On the other hand, consider the case of Sukesh Chandrashekhar, an undertrial prisoner in Tihar Jail in Delhi. In a first information report lodged against him, it is alleged that he “was paying Rs 1.5 crore every month for getting facilities to use mobile phones and a separate barrack without any hindrance”. Stan Swamy had to go to court for a straw that perhaps costs a rupee or two. Is that what’s going on?
These examples indicate that persons are sought to be imprisoned for the most frivolous of reasons and made to suffer pathetic conditions of our jails, while the influential, powerful and the moneyed enjoy state guest status. Most unfortunately, our judiciary denies bail or facilities for irrelevant reasons thereby putting a stamp of approval on the extra-legal machinations of the police and prosecution. This is what’s going on.
More than a decade ago, landline telephone facilities were provided to prisoners in Tihar Jail, amid much fanfare. I know, because I inaugurated that facility as the Acting Chief Justice of Delhi High Court. Thereafter, a similar facility was provided in several jails including in Haryana, Karnataka and Uttar Pradesh. But in Taloja Jail in Maharashtra landline facilities are denied to some prisoners.
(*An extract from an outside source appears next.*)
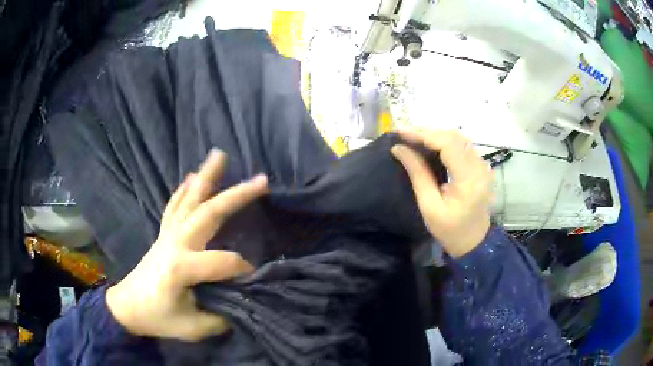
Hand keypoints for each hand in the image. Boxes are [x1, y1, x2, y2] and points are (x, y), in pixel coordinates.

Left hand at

On the other hand, some undertrial prisoners like Sukesh Chandrashekhar enjoy the illegal facility of a mobile phone, though at a cost. The availability of mobile phones in jails appears rampant and, in several States, such as Punjab, Uttar Pradesh and Karnataka jammers were requisitioned to block these phones. In Kerala, jammers were found ineffective and drones have been thought of for surveillance. A legally permissible facility has seamlessly given way to an illegal facility. Is this what’s going on?
Role of judges
What is the way out of this morass? A starting point can be making some trial judges realise that they need to stop acting as a rubber stamp of the police in matters of arrest. Please apply your mind, dear judges, and please remember, liberty is too precious to be lost. Stand up for the constitutional rights of our citizens.
Yes, you may have the fear of being transferred overnight, but how many of you can actually be transferred without waking up a sleeping giant? Acche din will come someday. Meanwhile, please appreciate that keeping an undertrial prisoner in judicial custody for several years effectively means keeping an innocent person in jail for several years. Does that make any sense to anybody? Please also think of the hardships that the family, including children, may be undergoing. Is this justice or injustice? It is not a difficult question to answer.
Requirement of an audit
Every district in the country has an undertrial review committee as mentioned by the Law Minister in the Jaipur conference. However, given the overcrowding in prisons across the country, they appear to be ineffective. Let us conduct an audit to ascertain how much they have achieved and if they need better assistance.
The Legal Services Authorities should be liberal with legal aid to undertrial prisoners. That the National Legal Services Authority and State Legal Services Authorities have provided free legal assistance to thousands of undertrial prisoners is not an answer – quality matters, not quantity and I am afraid, there is plenty of criticism about the quality of legal aid being provided. Again, an audit is necessary. I am sure it will reveal several deficiencies.
Think out of the box. How about encouraging open prisons? There are so many successful models that need to be studied and replicated. Shimla has a wonderful scheme in operation, Rajasthan is encouraging open prisons. West Bengal is open to suggestions. Let us try it out and give meaning to liberty.
So much can be done but we need to kick start reforms rather than only talk about them in conferences. Let us start now.
Madan B Lokur is a former judge of the Supreme Court of India.